:: Records for this exercise

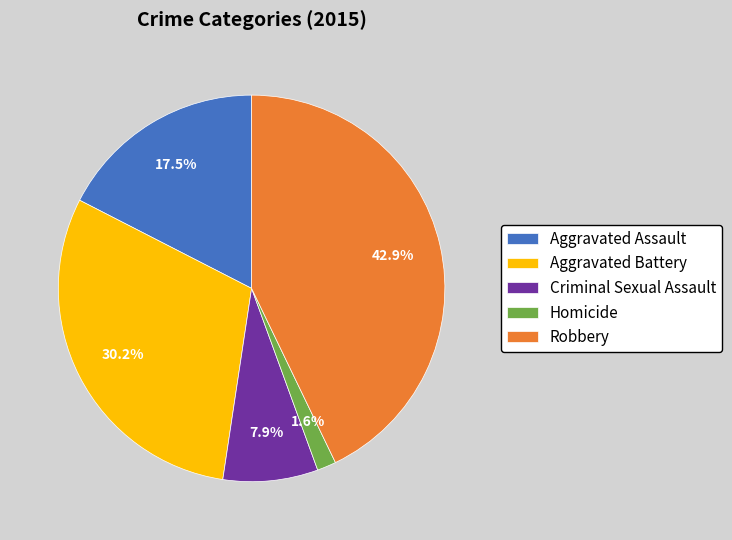

Which category has the biggest portion of the pie?

Robbery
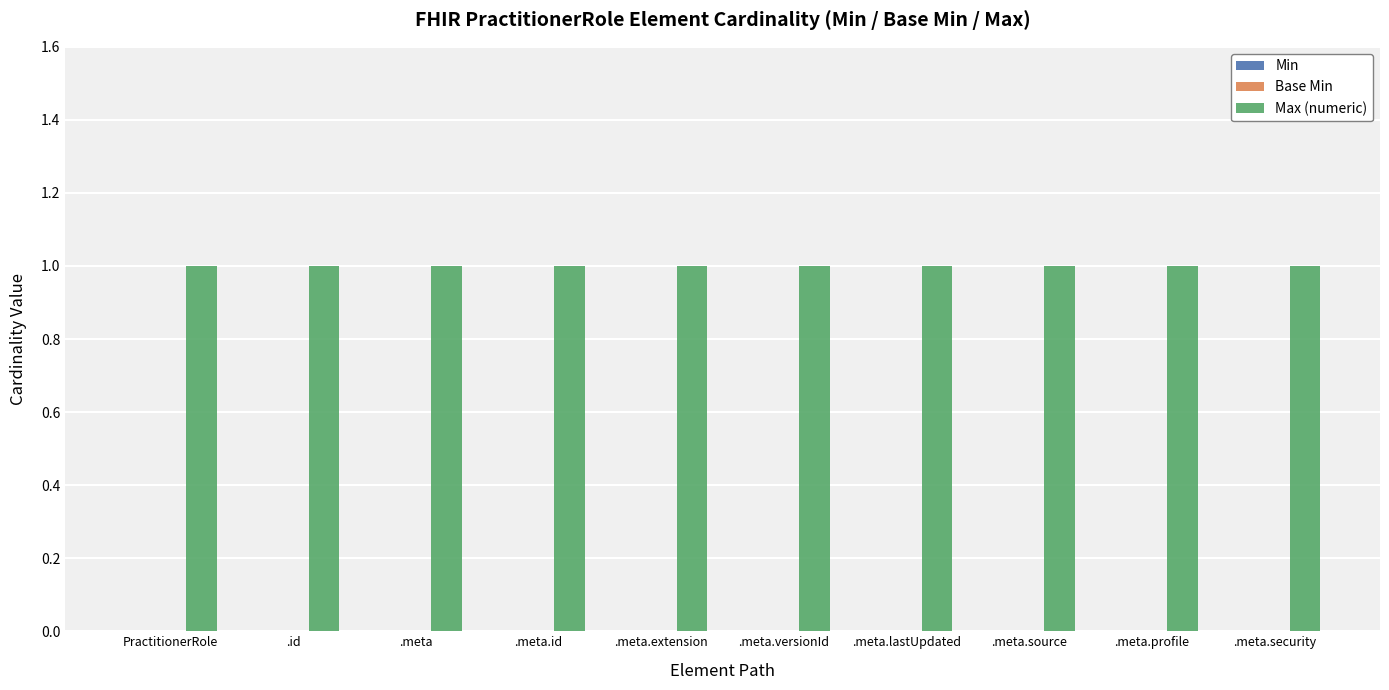

What is the spread (max minus min) of values at .meta.security?

1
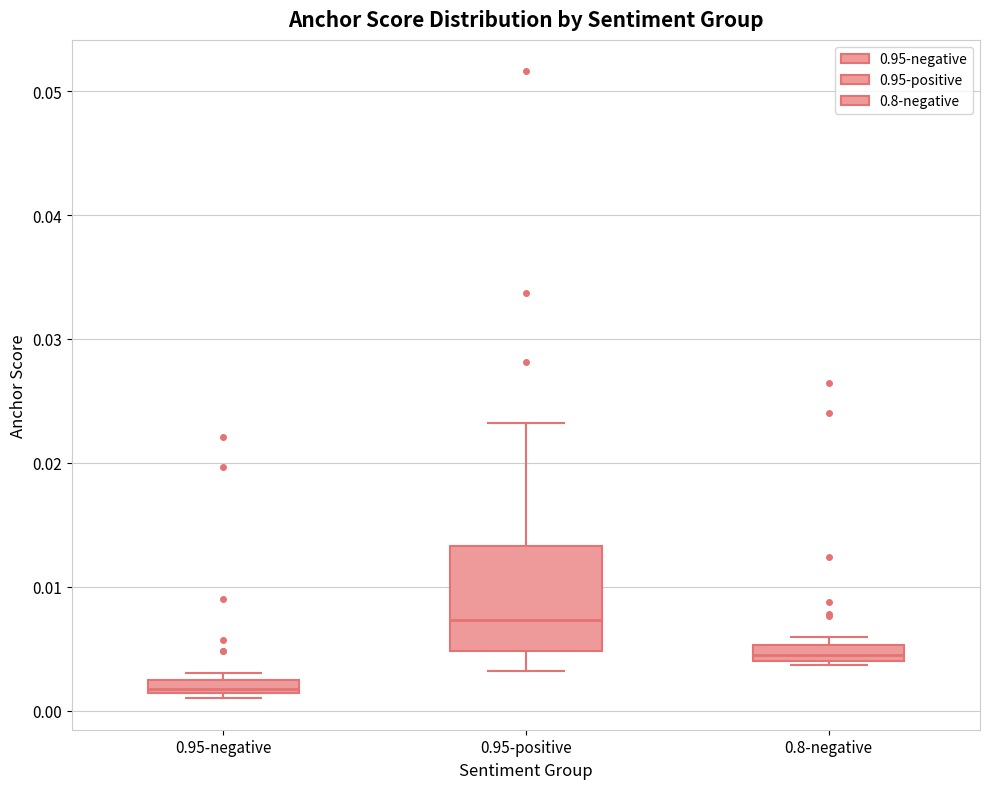

Which box's median line is the highest?

0.95-positive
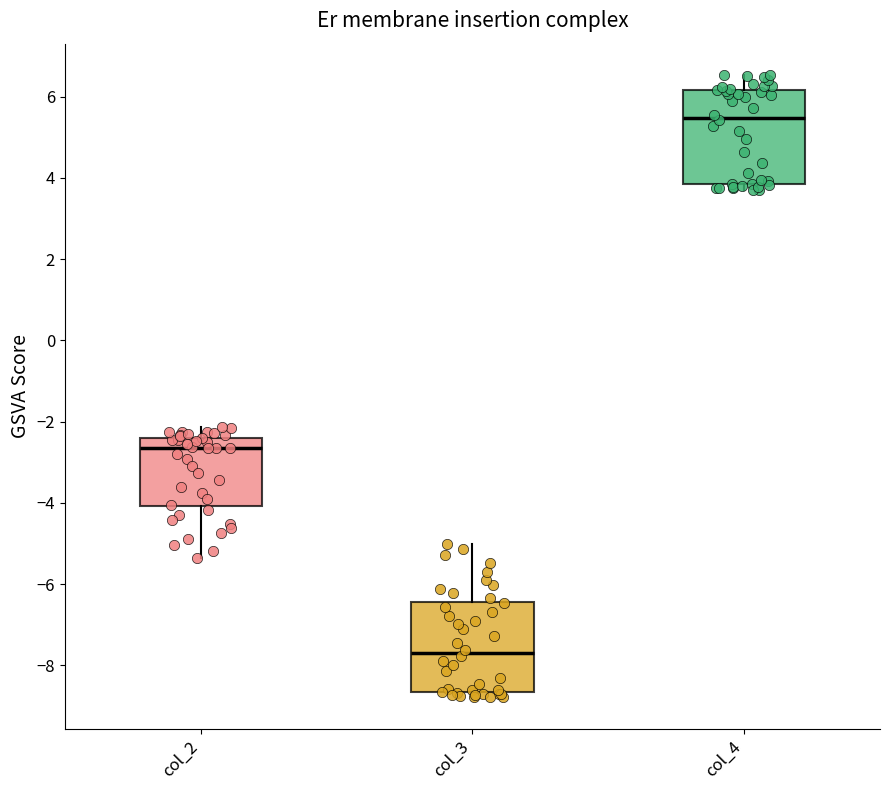

Which box has the highest median line?

col_4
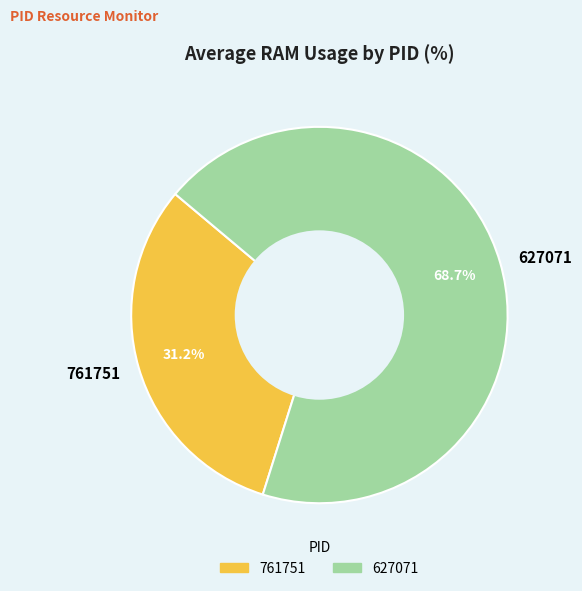

How much of the chart is everything except 627071?

31.3%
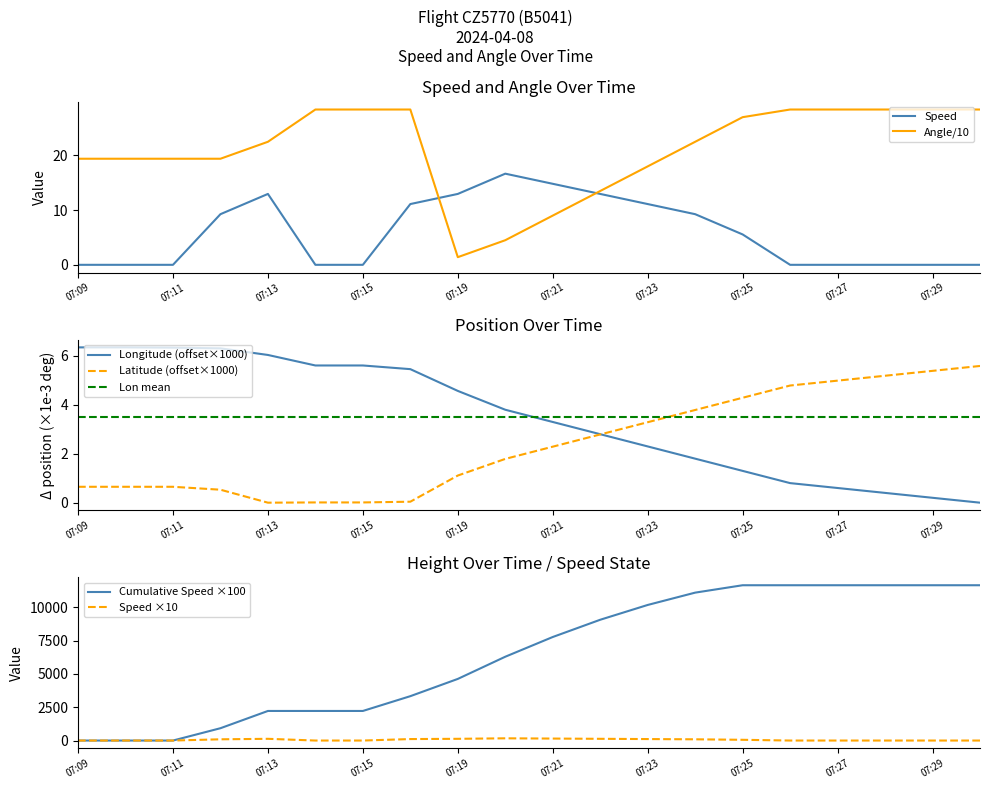

Is it true that Longitude equals 0.1 at 07:28?

False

::::

▶ [Task to carry out]
Put the lines into a Markdown table with the columns Row and Line. Begin at the line that contains "Which box has the highest median line?" and stop after the last line, skipping blank lines and leaving out the pictures.

▶ [Output for this task]
| Row | Line |
|---|---|
| 1 | Which box has the highest median line? |
| 2 | col_4 |
| 3 | How much of the chart is everything except 627071? |
| 4 | 31.3% |
| 5 | Is it true that Longitude equals 0.1 at 07:28? |
| 6 | False |